Codeascraft.com

Building a Better Mobile Crash Analytics Platform

2016-11-04

‘Crashcan’ (think trashcan, but for crashes) is Etsy’s internal application for mobile crash analytics. We use an external partner to collect and store crash and exception data from our mobile apps, which we then ingest via their API. Crashcan is a single-page web app that refines and better exposes the crash data we receive from our external partner.

Crashcan gives us extra analysis of our crashes on top of what our partner offers. We can make less cautious assumptions about our stack traces internally, which allows us to group more of them together. It connects crashes to our user data and internal tooling. It allows us to search for crashes in a range of versions. It’s provided a good balance between building our own solution from scratch and completely relying on an external partner. We get the ability to customize our mobile crash reporting without having to maintain an entire crash reporting infrastructure.

Error Reporting – The Web vs. Mobile

Unfortunately, collecting mobile crashes and exceptions is (of necessity) quite different from most error reporting on the web, in several ways:

On the web (especially the desktop web), we can be fairly confident that a user is online – they’re less prone to flaky or slow connections. Plus, users don’t expect to be able to access the web when they don’t have a connection.

‘Crashes’ are very different on the web, so many exceptions and errors are less severe. Sure, users may need to refresh a page, but it’s rare that a web page will crash their browser.

We can watch graphs and logs live as we deploy on the web (hooray, continuous deployment!) – and it’s clear if hundreds or thousands of exceptions start pouring in.
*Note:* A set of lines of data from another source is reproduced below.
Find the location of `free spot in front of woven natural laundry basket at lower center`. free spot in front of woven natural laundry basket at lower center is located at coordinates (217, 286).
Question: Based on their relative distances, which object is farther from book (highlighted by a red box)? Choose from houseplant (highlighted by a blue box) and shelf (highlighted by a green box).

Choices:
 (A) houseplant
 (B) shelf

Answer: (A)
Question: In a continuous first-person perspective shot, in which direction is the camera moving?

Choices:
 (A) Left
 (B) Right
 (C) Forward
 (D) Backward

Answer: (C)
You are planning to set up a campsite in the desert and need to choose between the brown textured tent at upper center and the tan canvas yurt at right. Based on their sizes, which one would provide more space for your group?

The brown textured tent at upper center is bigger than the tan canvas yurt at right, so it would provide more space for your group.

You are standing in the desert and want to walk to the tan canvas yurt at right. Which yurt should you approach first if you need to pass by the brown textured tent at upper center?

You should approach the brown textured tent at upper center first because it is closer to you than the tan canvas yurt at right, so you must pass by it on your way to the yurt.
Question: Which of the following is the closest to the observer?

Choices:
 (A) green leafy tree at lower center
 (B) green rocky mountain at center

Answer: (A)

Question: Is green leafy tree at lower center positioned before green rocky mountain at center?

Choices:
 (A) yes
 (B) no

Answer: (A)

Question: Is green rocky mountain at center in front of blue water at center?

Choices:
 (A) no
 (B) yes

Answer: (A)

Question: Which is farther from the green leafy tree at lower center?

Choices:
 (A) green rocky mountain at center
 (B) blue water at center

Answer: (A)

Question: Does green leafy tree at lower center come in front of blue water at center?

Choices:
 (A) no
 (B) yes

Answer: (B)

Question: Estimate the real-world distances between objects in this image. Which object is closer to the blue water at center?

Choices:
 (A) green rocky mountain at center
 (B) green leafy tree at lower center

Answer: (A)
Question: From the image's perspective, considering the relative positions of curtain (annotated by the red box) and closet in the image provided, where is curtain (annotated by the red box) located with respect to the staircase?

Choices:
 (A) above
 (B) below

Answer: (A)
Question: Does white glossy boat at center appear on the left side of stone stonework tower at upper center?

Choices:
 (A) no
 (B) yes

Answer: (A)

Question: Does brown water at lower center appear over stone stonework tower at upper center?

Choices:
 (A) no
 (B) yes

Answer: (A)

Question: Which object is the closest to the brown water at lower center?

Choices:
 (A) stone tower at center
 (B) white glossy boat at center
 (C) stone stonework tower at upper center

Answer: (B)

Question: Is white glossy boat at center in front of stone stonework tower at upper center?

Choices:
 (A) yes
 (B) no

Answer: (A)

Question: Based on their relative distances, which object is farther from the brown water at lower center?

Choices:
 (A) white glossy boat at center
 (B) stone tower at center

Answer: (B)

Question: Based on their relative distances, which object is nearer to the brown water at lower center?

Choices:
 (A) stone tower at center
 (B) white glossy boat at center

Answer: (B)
With our mobile apps, however, we have to wait for users to install new versions after a release makes it to the App Store. Only then do we get to see exceptions.

With mobile, when a crash occurs, we normally can’t send the crash until the app is launched again (with a data connection) – in some cases, this can be days or weeks.

App crashes are costly to the user, as the app crashing loses the user’s state. On the web, even if a page breaks for some reason, the user keeps their browser history.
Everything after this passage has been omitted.